Requirement
What follows are records. Restate all of them word for word.

Task data

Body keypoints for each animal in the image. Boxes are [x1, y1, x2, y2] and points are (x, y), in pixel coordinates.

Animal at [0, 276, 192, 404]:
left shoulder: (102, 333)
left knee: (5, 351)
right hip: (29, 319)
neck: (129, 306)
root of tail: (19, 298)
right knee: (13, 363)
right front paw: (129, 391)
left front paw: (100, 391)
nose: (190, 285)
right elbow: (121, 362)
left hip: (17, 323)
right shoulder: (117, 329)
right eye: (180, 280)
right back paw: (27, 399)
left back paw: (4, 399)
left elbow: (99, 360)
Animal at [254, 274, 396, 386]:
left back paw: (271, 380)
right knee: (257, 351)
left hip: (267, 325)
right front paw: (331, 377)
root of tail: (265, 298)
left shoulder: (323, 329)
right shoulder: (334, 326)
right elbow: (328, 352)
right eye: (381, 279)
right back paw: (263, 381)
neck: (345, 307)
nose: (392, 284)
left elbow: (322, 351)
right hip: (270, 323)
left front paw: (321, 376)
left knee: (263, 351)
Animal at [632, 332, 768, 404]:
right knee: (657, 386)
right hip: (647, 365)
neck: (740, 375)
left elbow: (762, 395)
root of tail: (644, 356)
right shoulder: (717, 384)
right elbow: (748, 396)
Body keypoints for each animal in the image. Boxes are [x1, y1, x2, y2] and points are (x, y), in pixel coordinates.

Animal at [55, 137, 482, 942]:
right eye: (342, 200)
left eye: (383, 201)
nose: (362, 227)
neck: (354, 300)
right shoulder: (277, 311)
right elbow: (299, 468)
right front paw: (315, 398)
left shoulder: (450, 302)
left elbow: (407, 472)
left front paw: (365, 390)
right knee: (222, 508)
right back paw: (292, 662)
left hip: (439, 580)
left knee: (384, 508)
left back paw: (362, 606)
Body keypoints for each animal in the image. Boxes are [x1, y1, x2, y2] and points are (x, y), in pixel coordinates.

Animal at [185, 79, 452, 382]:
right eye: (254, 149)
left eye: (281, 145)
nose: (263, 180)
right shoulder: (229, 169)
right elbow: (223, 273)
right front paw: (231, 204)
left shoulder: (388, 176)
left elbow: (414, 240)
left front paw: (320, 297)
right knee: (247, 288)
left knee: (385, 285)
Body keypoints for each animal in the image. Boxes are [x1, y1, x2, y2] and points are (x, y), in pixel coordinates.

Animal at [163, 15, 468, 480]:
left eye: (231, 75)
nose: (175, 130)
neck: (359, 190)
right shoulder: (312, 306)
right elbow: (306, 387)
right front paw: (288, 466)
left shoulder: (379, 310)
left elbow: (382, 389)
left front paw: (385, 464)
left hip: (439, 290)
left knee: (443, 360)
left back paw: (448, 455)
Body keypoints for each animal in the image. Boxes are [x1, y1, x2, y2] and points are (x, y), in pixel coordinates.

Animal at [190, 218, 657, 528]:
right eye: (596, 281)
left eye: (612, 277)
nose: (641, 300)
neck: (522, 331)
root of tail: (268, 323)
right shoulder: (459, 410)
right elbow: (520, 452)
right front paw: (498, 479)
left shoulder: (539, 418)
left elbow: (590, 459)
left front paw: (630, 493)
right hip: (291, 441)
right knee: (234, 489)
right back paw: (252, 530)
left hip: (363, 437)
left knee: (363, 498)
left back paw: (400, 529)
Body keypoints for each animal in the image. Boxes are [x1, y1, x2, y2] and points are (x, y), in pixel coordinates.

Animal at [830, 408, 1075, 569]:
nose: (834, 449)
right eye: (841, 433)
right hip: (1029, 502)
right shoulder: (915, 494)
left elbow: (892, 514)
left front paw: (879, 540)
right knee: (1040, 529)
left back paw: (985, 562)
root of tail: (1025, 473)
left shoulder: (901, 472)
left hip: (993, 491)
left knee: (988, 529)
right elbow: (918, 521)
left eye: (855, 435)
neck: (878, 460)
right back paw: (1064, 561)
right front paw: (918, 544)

Reply to the exercise
Body keypoints for each animal in the image. Boxes are [x1, y1, x2, y2] and points are (x, y), in pixel coordinates.

Animal at [0, 276, 192, 404]:
left shoulder: (102, 333)
left knee: (5, 351)
right hip: (29, 319)
neck: (129, 306)
root of tail: (19, 298)
right knee: (13, 363)
right front paw: (129, 391)
left front paw: (100, 391)
nose: (190, 285)
right elbow: (121, 362)
left hip: (17, 323)
right shoulder: (117, 329)
right eye: (180, 280)
right back paw: (27, 399)
left back paw: (4, 399)
left elbow: (99, 360)
Animal at [254, 274, 396, 386]:
left back paw: (271, 380)
right knee: (257, 351)
left hip: (267, 325)
right front paw: (331, 377)
root of tail: (265, 298)
left shoulder: (323, 329)
right shoulder: (334, 326)
right elbow: (328, 352)
right eye: (381, 279)
right back paw: (263, 381)
neck: (345, 307)
nose: (392, 284)
left elbow: (322, 351)
right hip: (270, 323)
left front paw: (321, 376)
left knee: (263, 351)
Animal at [632, 332, 768, 404]:
right knee: (657, 386)
right hip: (647, 365)
neck: (740, 375)
left elbow: (762, 395)
root of tail: (644, 356)
right shoulder: (717, 384)
right elbow: (748, 396)
Body keypoints for each animal in the image. Boxes are [x1, y1, x2, y2] and points are (x, y), in pixel coordinates.

Animal at [55, 137, 482, 942]:
right eye: (342, 200)
left eye: (383, 201)
nose: (362, 227)
neck: (354, 300)
right shoulder: (277, 311)
right elbow: (299, 468)
right front paw: (315, 398)
left shoulder: (450, 302)
left elbow: (407, 472)
left front paw: (365, 390)
right knee: (222, 508)
right back paw: (292, 662)
left hip: (439, 580)
left knee: (384, 508)
left back paw: (362, 606)
Body keypoints for each animal in the image. Boxes are [x1, y1, x2, y2] and points are (x, y), in pixel coordinates.

Animal at [185, 79, 452, 382]:
right eye: (254, 149)
left eye: (281, 145)
nose: (263, 180)
right shoulder: (229, 169)
right elbow: (223, 273)
right front paw: (231, 204)
left shoulder: (388, 176)
left elbow: (414, 240)
left front paw: (320, 297)
right knee: (247, 288)
left knee: (385, 285)
Body keypoints for each animal in the image. Boxes are [x1, y1, x2, y2] and points are (x, y), in pixel coordinates.

Animal at [163, 15, 468, 480]:
left eye: (231, 75)
nose: (175, 130)
neck: (359, 190)
right shoulder: (312, 306)
right elbow: (306, 387)
right front paw: (288, 466)
left shoulder: (379, 310)
left elbow: (382, 389)
left front paw: (385, 464)
left hip: (439, 290)
left knee: (443, 360)
left back paw: (448, 455)
Body keypoints for each animal in the image. Boxes are [x1, y1, x2, y2] and points are (x, y), in pixel coordinates.

Animal at [190, 218, 657, 528]:
right eye: (596, 281)
left eye: (612, 277)
nose: (641, 300)
neck: (522, 331)
root of tail: (268, 323)
right shoulder: (459, 410)
right elbow: (520, 452)
right front paw: (498, 479)
left shoulder: (539, 418)
left elbow: (590, 459)
left front paw: (630, 493)
right hip: (291, 441)
right knee: (234, 489)
right back paw: (252, 530)
left hip: (363, 437)
left knee: (363, 498)
left back paw: (400, 529)
Body keypoints for each animal in the image. Boxes are [x1, y1, x2, y2] and points are (x, y), in pixel coordinates.

Animal at [830, 408, 1075, 569]:
nose: (834, 449)
right eye: (841, 433)
right hip: (1029, 502)
right shoulder: (915, 494)
left elbow: (892, 514)
left front paw: (879, 540)
right knee: (1040, 529)
left back paw: (985, 562)
root of tail: (1025, 473)
left shoulder: (901, 472)
left hip: (993, 491)
left knee: (988, 529)
right elbow: (918, 521)
left eye: (855, 435)
neck: (878, 460)
right back paw: (1064, 561)
right front paw: (918, 544)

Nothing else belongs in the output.